Une qualité de vie à l'orée de la forêt laurentienne
Une qualité de vie à l'orée de la forêt laurentienne

Une demeure en poésie

Lieux de mots, lieux de couleurs et de lumières

De Saint-Denys Garneau était mon cousin. Nous habitions la même campagne. La même campagne et le même été. Il habitait le paysage. Nous avons mis nos royaumes en commun : la même campagne, le même été. J’étais la plus petite. Il m’apprenait à voir la campagne. La lumière, la couleur, la forme : il les faisait surgir devant moi. Il appelait la lumière par son nom et la lumière lui répondait. Il détachait la couleur du monde pour un intense regard sur la couleur. La couleur s’avançait à l’appel de son regard, pour son regard et son jeu. La forme s’incarnait, distincte et pleine ou confondue et jointe à la couleur et à la lumière.

                                                                                                                                                Anne Hébert, décembre 1944

Anne Hébert

Le poète est une sorte de sourcier, sans baguette de coudrier, ni aucune baguette magique, qui se contente d’être attentif (à la pointe extrême de l’attention) au cheminement le plus lointain d’une source vive.

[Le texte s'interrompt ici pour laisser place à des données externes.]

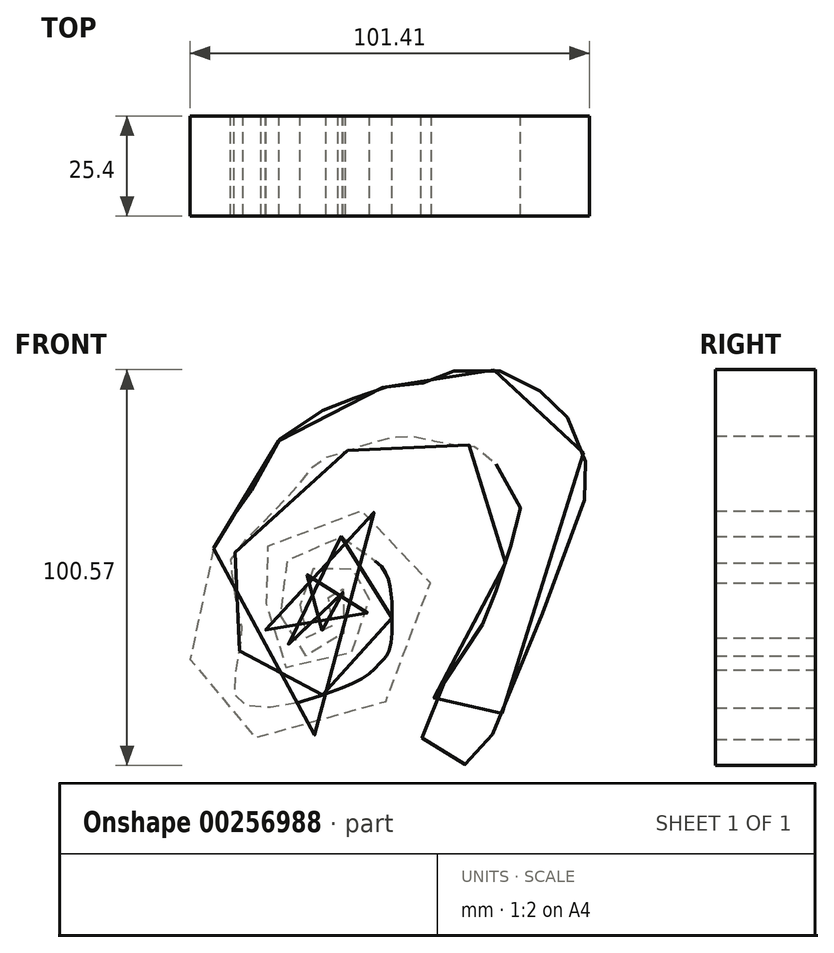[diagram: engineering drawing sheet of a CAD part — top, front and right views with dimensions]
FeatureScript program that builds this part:
annotation { "Feature Type Name" : "Feature", "Feature Type Description" : "" }
export const myFeature = defineFeature(function(context is Context, id is Id, definition is map)
    precondition{}
    {
        {
            var Q0;
            Q0=qCreatedBy(makeId("Front.planeOp"),FACE);
            var sketch = newSketch(context, id + "F0", { "sketchPlane" : qUnion([Q0])});
            skFitSpline(sketch, "E0", {"points": [v(-64.97, 31.8) * mm, v(-66.5, -10.3) * mm, v(-16.55, -2.33) * mm, v(-19.92, 39.6) * mm, v(-51.79, 31.63) * mm, v(-51.79, 21.82) * mm, v(-49.34, 3.22) * mm, v(-32.48, 3.5) * mm, v(-26.97, 11.52) * mm, v(-25.74, 21.99) * mm, v(-28.5, 25.18) * mm, v(-30.34, 27.1) * mm, v(-37.08, 27.9) * mm, v(-41.68, 24.44) * mm, v(-42.9, 19.18) * mm, v(-42.9, 12.74) * mm, v(-41.98, 9.33) * mm, v(-40.45, 9.47) * mm, v(-38.3, 10.7) * mm, v(-34.63, 12.37) * mm, v(-33.4, 15.18) * mm, v(-34.94, 18.1) * mm, v(-36.16, 22.04) * mm, v(-32.48, 22.8) * mm, v(-32.18, 19.82) * mm, v(-31.56, 12.03) * mm, v(-34.94, 6.77) * mm, v(-42.3, 4.65) * mm, v(-46.58, 8.92) * mm, v(-48.11, 25.34) * mm, v(-44.44, 30.08) * mm, v(-32.18, 34.84) * mm, v(-28.5, 32.22) * mm, v(-22.37, 27.25) * mm, v(-20.23, 22.35) * mm, v(-19.61, 15.18) * mm, v(-20.53, 5.41) * mm, v(-22.06, 3.44) * mm, v(-25.44, 0) * mm, v(-35.85, -4.83) * mm, v(-49.64, -8.5) * mm, v(-58.53, -7.1) * mm, v(-59.45, 0) * mm, v(-57.61, 11.87) * mm, v(-57.92, 12.09) * mm, v(-59.45, 19.92) * mm, v(-60.37, 26.09) * mm, v(-60.37, 29.46) * mm, v(-45.35, 45.75) * mm, v(-38.3, 53.9) * mm, v(-32.18, 56.3) * mm, v(-21.15, 59.78) * mm, v(-12.56, 60.11) * mm, v(-4.9, 58.34) * mm, v(3.68, 56.53) * mm, v(12.87, 42.63) * mm, v(12.87, 41.72) * mm, v(10.11, 31.11) * mm, v(6.74, 20.95) * mm, v(5.52, 16.6) * mm, v(-4.9, 0) * mm, v(-11.65, -17.15) * mm, v(0, -23.2) * mm, v(3.37, -20.78) * mm, v(29.73, 45.66) * mm, v(30.03, 51.88) * mm, v(26.05, 63.6) * mm, v(21.45, 68.1) * mm, v(14.4, 74.95) * mm, v(3.37, 77.28) * mm, v(-6.13, 76.38) * mm, v(-11.03, 74.04) * mm, v(-16.55, 73.37) * mm, v(-25.13, 72.12) * mm, v(-29.42, 69.96) * mm, v(-34.02, 67.4) * mm, v(-44.13, 64.49) * mm, v(-54.55, 47.69) * mm, v(-57.92, 43.65) * mm, v(-60.98, 38.48) * mm, v(-64.97, 31.8) * mm]});
            skSolve(sketch);
        }
        {
            var Q0;
            Q0=makeQuery(id+"F0.imprint","IMPRINT",FACE,{"disambiguationData":[TD([[makeQuery(id+"F0.imprint","IMPRINT",EDGE,{"derivedFrom":sQuery(id+"F0.wireOp",EDGE,"E0")}),1.0]])]});
            extrude(context, id + "F1", {"entities" : qUnion([Q0]), "depth" : 25.4 * mm});
        }
    });
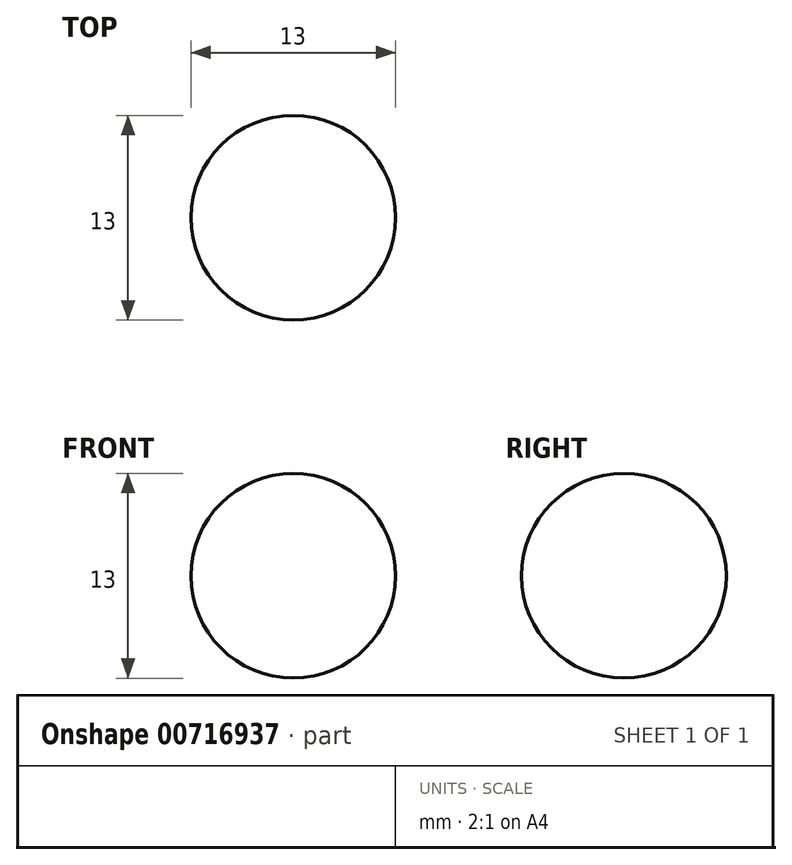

Anne Hébert est née à Sainte-Catherine-de-la-Jacques-Cartier le premier août 1916. Elle y passe les étés de son enfance, faisant du théâtre avec des amis et son cousin Saint-Denys Garneau. Elle est décédée le 22 janvier 2000 à l’âge de 83 ans à Montréal. Femme d’écriture reconnue internationalement, elle accomplit, sans jamais renier ses lieux d’origine, une œuvre résolument moderne à résonance universelle. Sa poésie, qui se déploie sur près de soixante ans, offre aux gens de sa génération une vision de la réalité entièrement remaniée qui accompagne, au Québec, la transformation de la condition féminine.

 

Saint-Denys Garneau

J’habite le paysage et le paysage m’habite. Or un nouveau-venu viendra au lieu préparé. Et moi, habitation de celui que j’habite,

J’habiterai l’âme du spectateur lié.

Né à Montréal le 13 juin 1912, Saint-Denys Garneau passe son enfance à Sainte-Catherine-de-la-Jacques-Cartier. De janvier 1934 à mars 1937, il peint sans relâche, collabore comme critique artistique à la revue La Relève et compose de la poésie. Dans le journal qu’il rédige parallèlement, il développe et précise, notamment sous le thème de l’habitation du paysage, des idées personnelles et originales sur la nature et la fonction de l’art. En mars 1937, le recueil de poésie qu’il publie, Regards et Jeux dans l’espace, marque un tournant décisif dans l’évolution de la poésie québécoise. Décédé tout près de la rivière Jacques-Cartier d’une crise cardiaque survenue le 24 octobre 1943, il a vécu les dernières années de sa vie au Manoir Juchereau-Duchesnay.